Detrás de esta entrañable figura que se presenta frente a la cámara, se esconde una historia llena de desafíos y momentos significativos. Desde que quedó huérfana en su infancia, su vida ha estado marcada por duras experiencias. A los 12 años, llegó a Cataluña en busca de trabajo a cambio de alimentos, dedicándose durante 25 años a la limpieza nocturna en un hospital. Además, ha enfrentado la pérdida de su esposo y de una de sus cinco hijas.
Aprovechando su jubilación, su reciente popularidad en redes sociales le ha brindado una serie de oportunidades que antes le eran esquivas, como viajar a Japón o disfrutar de un paseo en helicóptero. “Después de pasar tantas calamidades, perder a tantos seres queridos y trabajar como una mula toda la vida, esta es la mejor época de todas”, enfatizó en una charla que mantuvo.
Originaria de Higuera de Calatrava, un pequeño pueblo de Jaén, Rosa tuvo que contribuir desde temprana edad con las labores del campo.
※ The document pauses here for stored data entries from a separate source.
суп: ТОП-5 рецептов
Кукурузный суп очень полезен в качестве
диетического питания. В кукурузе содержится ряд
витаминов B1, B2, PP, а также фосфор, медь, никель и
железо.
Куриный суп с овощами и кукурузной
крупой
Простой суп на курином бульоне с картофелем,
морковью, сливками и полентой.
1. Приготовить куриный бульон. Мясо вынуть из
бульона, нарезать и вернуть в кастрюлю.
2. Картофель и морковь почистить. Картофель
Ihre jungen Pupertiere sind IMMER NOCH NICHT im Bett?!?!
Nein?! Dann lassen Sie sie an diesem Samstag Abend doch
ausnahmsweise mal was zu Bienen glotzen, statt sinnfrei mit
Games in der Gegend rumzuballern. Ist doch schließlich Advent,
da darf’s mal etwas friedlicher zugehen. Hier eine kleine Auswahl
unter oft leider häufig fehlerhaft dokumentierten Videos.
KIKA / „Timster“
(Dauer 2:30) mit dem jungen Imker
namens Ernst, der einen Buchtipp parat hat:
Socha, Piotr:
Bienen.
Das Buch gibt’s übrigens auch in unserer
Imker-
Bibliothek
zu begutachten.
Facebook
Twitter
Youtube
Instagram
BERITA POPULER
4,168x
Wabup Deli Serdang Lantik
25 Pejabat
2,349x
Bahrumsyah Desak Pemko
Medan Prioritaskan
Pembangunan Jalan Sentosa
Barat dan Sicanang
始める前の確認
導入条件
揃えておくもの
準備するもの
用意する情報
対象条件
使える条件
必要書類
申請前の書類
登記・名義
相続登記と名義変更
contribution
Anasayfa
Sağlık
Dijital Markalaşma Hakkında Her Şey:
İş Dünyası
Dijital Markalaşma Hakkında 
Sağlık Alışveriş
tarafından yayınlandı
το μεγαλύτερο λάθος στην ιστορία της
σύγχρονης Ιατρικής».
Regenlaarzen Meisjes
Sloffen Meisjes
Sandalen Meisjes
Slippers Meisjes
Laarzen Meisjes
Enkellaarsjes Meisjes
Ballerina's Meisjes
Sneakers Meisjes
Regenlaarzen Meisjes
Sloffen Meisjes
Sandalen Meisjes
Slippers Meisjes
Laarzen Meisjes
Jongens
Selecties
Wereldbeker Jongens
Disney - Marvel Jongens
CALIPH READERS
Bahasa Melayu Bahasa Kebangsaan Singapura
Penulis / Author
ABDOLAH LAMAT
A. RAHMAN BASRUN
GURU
A la muerte de su madre, cuando ella aún era una niña, su padre quedó a cargo de seis hijos, pero dos años más tarde también falleció.
“Me vine con 12 años a trabajar a Cataluña por un plato de comida, porque en el pueblo no me quedaba nadie”, recordó. A su llegada, casi fue detenida justo cuando uno de sus hermanos la esperaba en la estación, debido a la vigilancia de la policía franquista.
En Barcelona, trabajó durante tres años en casa de una mujer, luego continuó en el hogar de una pareja. Allí conoció a su esposo, con quien se casó y emprendió una larga carrera limpiando en un hospital. Su dedicación en este trabajo se extendió 25 años hasta su retiro.
“Por mi tamaño, me apodaban la pequeña. Me preguntaban si no me daba miedo ver las operaciones en el quirófano. Yo respondía que estaba acostumbrada a observar los órganos de los cerdos en las matanzas, que somos casi iguales por dentro. Y se reían”, compartió.
Rosa, madre de tres mujeres y dos hombres, ha enfrentado varias pérdidas en su vida. “Falleció mi marido de leucemia y seis años después, mi hija, la madre de Christian, de cáncer de pecho”, relató.
La relación entre Rosa y Christian se inició mucho antes de que ambos se volvieran populares en las redes. Cuando él era pequeño, ella era su cuidadora. “Yo lloraba porque solo quería estar con ella”, evocó Christian.
Persiguiendo su sueño de ser periodista, Christian comenzó a subir contenido a YouTube e Instagram, y en un momento decidió incluir a su abuela. Juntos, comenzaron a crear parodias, desafíos, trucos virales y hasta bromas ocultas.
Con el tiempo, la cantidad de seguidores fue en aumento. Rosa llegó a colaborar con diversas marcas y a ser reconocida en la calle. “Lo hago totalmente natural, yo creo que iba para actriz. Me encantaba Lina Morgan”, afirmó.
Su vida cambió radicalmente. A sus 85 años, disfruta de cenas en restaurantes, asiste a eventos y acompaña a Christian en varias actividades. “Me gusta salir, conversar con los jóvenes e ir a cenar fuera, no quedarme todo el día en el sillón viendo televisión. No voy con los viejos a jugar a las cartas”, remarcó.
Recientemente, ha vivido experiencias que antes no imaginaba: un día completo en un spa, el rodaje para una marca de motos, su viaje a Japón, la primera vez que sale de Europa, y un paseo en helicóptero.
“Siempre soy la más veterana de las aventuras en las que me meto, pero tengo más energía que mucha gente joven. No esperaba una jubilación así de divertida ni que me pasase todo esto con las redes, pero bienvenida sea toda esta alegría. Es muy bonito lo que hago con mi nieto, para mí ha sido un regalo”, sostuvo.
Finalmente, concluyó: “He tirado para adelante porque no me ha quedado otra, y la vida más ‘disfrutona’ la tengo ahora.”